My grandfather did not want or receive the priest's absolution, yet I know he harbored remorse for his transgressions. His guilt weighed heavily on his conscience on March 28, 1989, the day of my Nana's funeral. That morning, Alan Brenton's first wife, Sybil Turpin, had flown to California to visit Ambrose and his wife, Arlene. Ambrose had just learned of my Nana's death through a family friend who lived in California.

While Arlene went to work, Sybil and Ambrose sat at the kitchen table. Staring blankly at the wall, Ambrose fell unnaturally quiet.

“He was never really what you call happy,” Sybil recalled. “But on the day your grandmother died, there was a heavy sadness about him. I think his life was flashing before his eyes then—the choices he'd made. He never talked about leaving his first family, but it was always there, his regrets about what he had done.”

From his wallet, Ambrose pulled the photographs that he had long kept hidden in his billfold. He handed Sybil two pictures, one of a toddler and the other, a boy of eleven. “These are my sons, Ronnie and Billy,” he told Sybil. “Patricia did a good job raising them. They turned out to be better men without me.”

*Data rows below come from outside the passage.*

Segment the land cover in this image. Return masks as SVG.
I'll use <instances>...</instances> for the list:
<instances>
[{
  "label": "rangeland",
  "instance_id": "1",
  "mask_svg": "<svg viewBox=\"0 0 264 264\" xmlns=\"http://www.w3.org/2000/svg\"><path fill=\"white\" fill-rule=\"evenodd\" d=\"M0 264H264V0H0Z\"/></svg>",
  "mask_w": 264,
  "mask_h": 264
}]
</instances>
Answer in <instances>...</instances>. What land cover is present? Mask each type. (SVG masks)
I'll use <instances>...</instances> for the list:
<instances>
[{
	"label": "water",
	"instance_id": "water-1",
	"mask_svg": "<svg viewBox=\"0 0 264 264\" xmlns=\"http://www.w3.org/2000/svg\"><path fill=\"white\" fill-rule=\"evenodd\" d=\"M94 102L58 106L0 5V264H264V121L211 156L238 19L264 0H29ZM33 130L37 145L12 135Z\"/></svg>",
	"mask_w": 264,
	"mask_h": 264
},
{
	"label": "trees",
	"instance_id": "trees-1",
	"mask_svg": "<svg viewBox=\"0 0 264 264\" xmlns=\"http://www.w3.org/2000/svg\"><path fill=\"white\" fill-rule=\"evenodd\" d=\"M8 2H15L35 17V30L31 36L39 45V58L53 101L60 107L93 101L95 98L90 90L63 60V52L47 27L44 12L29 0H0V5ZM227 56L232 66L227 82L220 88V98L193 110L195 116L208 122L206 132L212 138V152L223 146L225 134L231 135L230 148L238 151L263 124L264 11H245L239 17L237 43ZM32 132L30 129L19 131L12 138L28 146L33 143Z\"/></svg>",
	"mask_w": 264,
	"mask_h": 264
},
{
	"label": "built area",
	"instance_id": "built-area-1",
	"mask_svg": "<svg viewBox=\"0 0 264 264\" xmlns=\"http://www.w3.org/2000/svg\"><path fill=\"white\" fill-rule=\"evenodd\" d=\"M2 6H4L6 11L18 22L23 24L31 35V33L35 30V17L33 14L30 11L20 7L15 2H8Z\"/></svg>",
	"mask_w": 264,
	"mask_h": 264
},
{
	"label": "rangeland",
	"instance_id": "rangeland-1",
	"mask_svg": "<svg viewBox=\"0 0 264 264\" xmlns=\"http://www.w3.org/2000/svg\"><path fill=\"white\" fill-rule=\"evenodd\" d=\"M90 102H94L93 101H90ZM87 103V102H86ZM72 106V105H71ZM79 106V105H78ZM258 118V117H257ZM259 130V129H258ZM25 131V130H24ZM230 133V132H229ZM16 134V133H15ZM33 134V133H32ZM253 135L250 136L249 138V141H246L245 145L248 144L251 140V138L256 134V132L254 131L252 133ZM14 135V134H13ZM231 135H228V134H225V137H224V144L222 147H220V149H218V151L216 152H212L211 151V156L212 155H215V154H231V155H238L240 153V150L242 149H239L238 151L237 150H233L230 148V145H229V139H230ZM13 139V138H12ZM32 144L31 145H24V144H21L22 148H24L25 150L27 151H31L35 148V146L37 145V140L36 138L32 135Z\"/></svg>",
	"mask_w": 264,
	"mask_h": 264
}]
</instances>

That's a hard thing to admit when you're in your eighties and your life is nearly done
, Sybil thought. Ambrose had never before talked to her about his sons or his first wife, but on this afternoon, his thoughts focused on the past. He spoke about his son Ronnie's visits to the ship-rigging loft in Brooklyn, and he talked about how Patricia often wrote him letters, sending him updates about the boys: the college degrees they had attained, the women they had married, and the children they had raised.

Ambrose also had something else he wanted to share. He insisted Sybil read a story about the shy, blonde-haired girl he fell in love with on Staten Island. He retrieved the story from his bedroom closet, explaining, “This is about Patricia; it was written by my granddaughter, the reporter.”

Titled “Nana,” the high school essay detailed how my grandmother doted on my five sisters and me, spoiling us with homemade chocolate fudge, strawberry shortcake, and Sunday dinners; how she taught us penny poker and pig Latin, told us spooky stories and took us for walks in the woods, where mounds of dirt transformed into castles, tree branches into witches' fingers.